#### [Task]
Copy each line containing the word "Aires" from the records that follow, please.

#### [Supplied data]
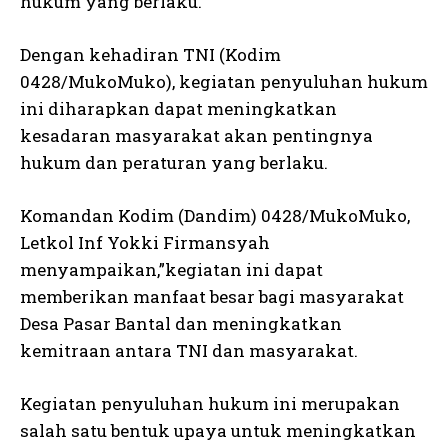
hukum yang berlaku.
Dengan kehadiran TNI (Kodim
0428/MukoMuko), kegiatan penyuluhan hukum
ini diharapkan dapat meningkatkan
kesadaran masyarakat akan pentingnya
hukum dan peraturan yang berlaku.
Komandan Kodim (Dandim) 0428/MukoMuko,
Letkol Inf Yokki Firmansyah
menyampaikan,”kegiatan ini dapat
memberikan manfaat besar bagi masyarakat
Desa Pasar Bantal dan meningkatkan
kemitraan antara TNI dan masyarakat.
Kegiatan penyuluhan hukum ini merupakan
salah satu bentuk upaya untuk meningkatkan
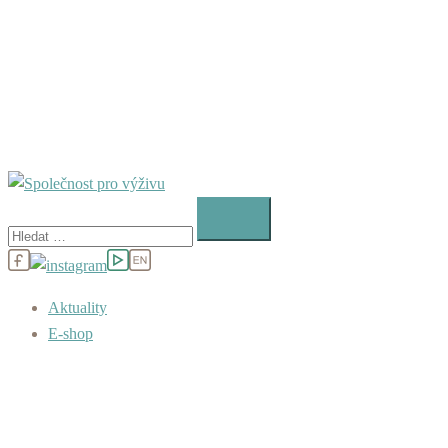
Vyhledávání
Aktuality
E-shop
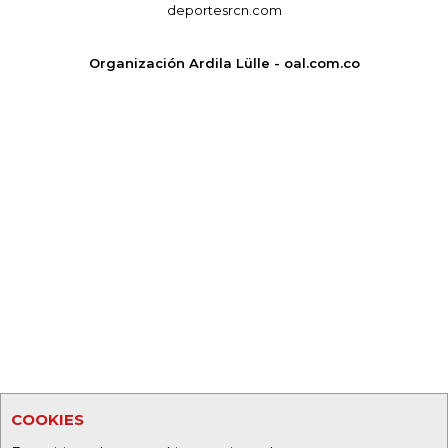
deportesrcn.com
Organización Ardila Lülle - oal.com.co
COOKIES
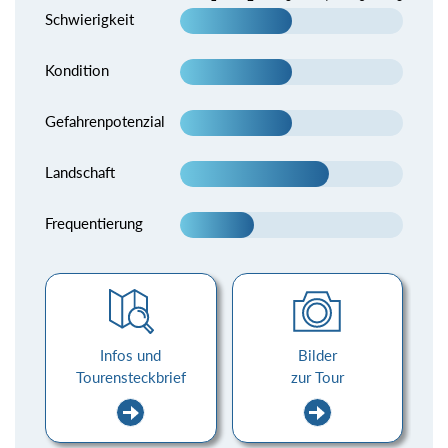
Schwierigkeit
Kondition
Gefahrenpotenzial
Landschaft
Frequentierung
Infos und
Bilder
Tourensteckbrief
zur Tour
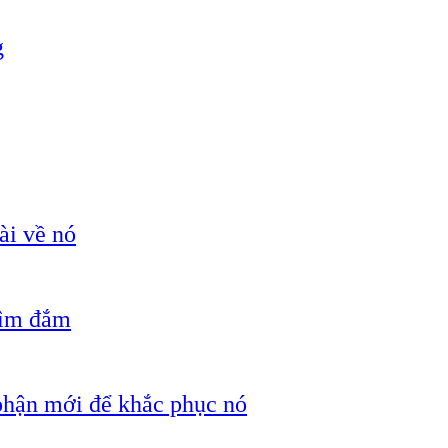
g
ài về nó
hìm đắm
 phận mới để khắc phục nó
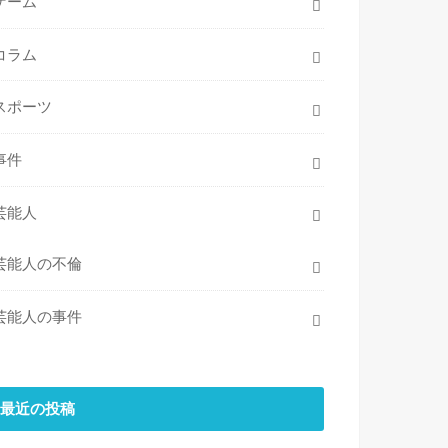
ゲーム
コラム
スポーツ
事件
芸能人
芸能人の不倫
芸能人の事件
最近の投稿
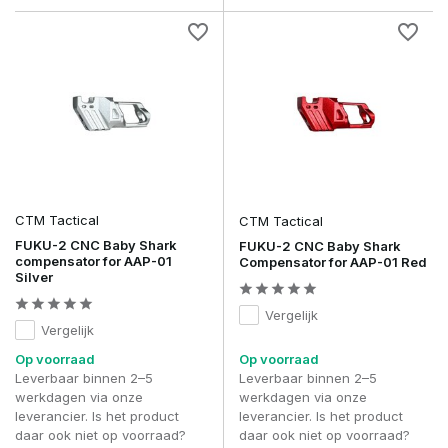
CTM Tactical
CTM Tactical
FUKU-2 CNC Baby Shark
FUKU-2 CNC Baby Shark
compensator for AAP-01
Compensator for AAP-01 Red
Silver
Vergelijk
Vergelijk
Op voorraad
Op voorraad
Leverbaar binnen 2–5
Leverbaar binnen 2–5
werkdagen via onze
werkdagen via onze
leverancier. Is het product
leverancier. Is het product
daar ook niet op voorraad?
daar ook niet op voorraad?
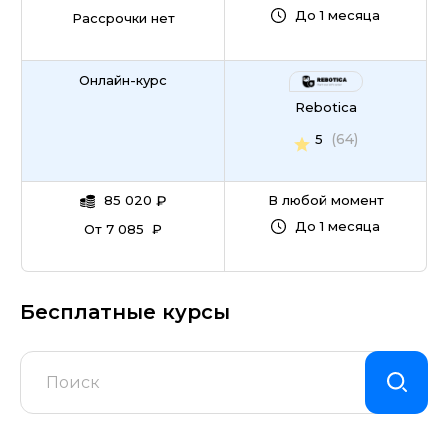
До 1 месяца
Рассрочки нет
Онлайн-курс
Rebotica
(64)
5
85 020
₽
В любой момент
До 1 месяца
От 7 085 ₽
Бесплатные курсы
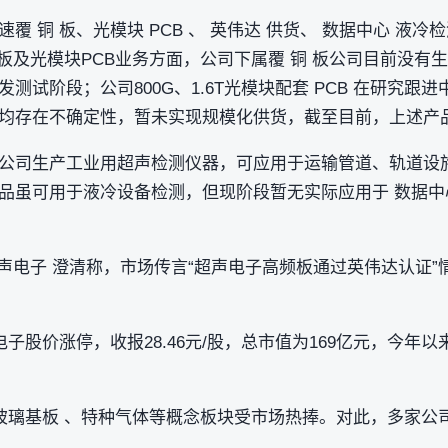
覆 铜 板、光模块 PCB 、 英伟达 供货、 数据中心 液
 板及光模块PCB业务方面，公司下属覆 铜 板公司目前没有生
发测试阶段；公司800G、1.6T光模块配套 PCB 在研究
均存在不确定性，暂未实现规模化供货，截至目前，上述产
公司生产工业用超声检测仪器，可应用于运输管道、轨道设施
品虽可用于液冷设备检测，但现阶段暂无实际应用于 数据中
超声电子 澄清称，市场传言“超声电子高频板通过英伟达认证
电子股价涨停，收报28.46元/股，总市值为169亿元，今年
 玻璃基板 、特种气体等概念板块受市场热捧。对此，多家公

...

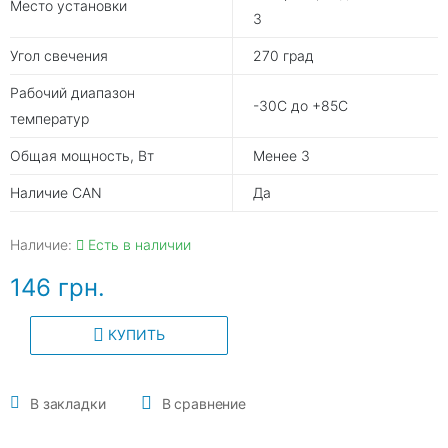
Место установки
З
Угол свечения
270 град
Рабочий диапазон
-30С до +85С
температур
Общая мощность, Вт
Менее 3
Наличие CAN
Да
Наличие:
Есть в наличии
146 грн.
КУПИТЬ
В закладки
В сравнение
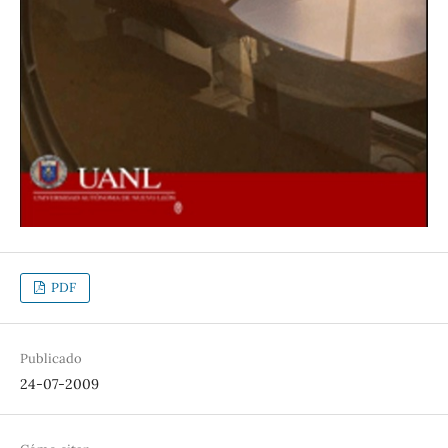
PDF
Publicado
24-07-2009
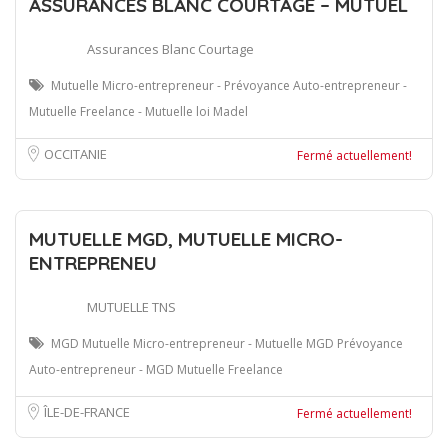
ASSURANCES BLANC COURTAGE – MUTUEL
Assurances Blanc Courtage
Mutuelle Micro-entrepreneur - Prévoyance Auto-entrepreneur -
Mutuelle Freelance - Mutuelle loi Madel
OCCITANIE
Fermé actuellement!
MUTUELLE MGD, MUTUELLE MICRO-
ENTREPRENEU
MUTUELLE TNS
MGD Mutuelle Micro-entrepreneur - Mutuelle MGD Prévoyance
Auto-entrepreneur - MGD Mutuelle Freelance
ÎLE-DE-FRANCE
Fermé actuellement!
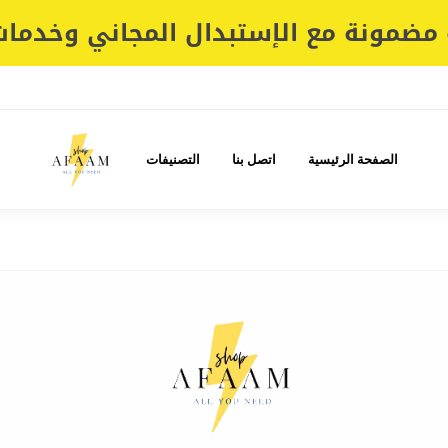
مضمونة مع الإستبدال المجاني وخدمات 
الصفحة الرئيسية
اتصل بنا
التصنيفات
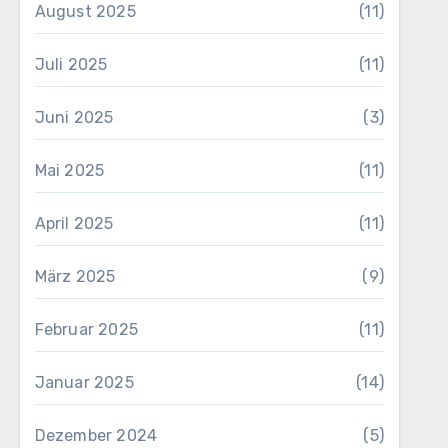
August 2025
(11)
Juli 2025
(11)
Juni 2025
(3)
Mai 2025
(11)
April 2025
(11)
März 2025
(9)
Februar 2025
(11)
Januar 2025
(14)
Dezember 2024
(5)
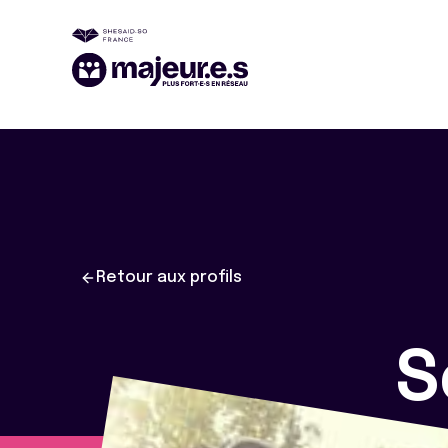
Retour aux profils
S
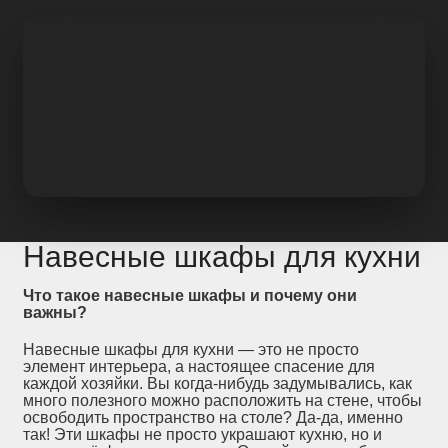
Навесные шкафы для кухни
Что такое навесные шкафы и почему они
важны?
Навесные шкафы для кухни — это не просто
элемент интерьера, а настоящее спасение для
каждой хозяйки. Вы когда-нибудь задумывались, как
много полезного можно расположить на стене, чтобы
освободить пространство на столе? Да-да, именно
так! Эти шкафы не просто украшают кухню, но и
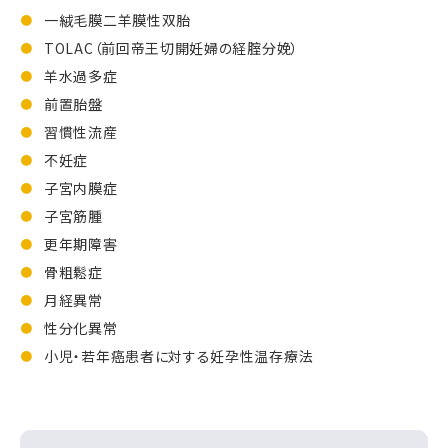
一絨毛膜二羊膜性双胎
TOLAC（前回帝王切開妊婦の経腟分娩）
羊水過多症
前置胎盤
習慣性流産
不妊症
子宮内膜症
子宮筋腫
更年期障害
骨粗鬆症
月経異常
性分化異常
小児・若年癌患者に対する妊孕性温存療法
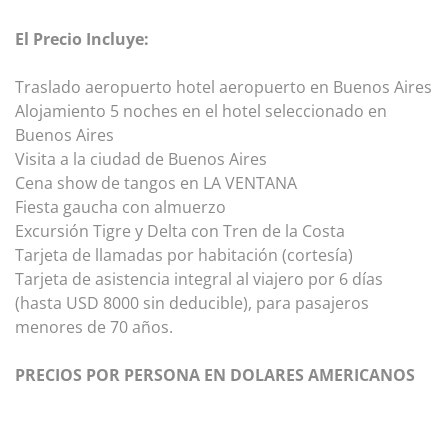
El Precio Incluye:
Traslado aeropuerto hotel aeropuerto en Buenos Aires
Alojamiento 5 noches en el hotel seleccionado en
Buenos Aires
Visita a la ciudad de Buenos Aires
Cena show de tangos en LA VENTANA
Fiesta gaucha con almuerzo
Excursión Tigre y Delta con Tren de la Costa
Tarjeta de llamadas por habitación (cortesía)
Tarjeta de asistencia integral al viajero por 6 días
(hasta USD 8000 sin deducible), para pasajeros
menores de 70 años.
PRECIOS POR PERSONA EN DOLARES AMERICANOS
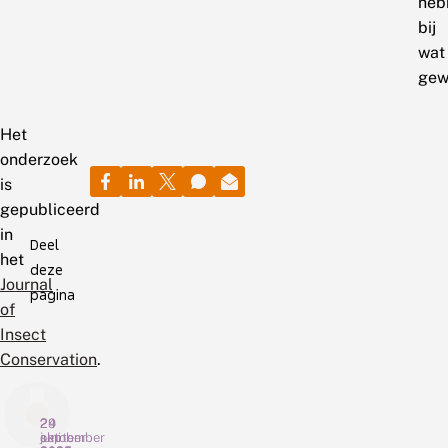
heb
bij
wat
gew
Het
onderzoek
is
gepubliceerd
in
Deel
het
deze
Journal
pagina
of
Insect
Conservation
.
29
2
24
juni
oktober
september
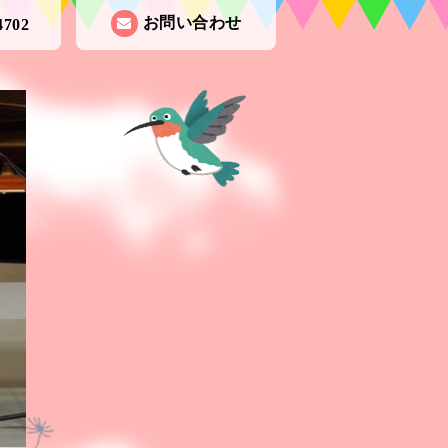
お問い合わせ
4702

#### [Answer space]
Traslado aeropuerto hotel aeropuerto en Buenos Aires
Buenos Aires
Visita a la ciudad de Buenos Aires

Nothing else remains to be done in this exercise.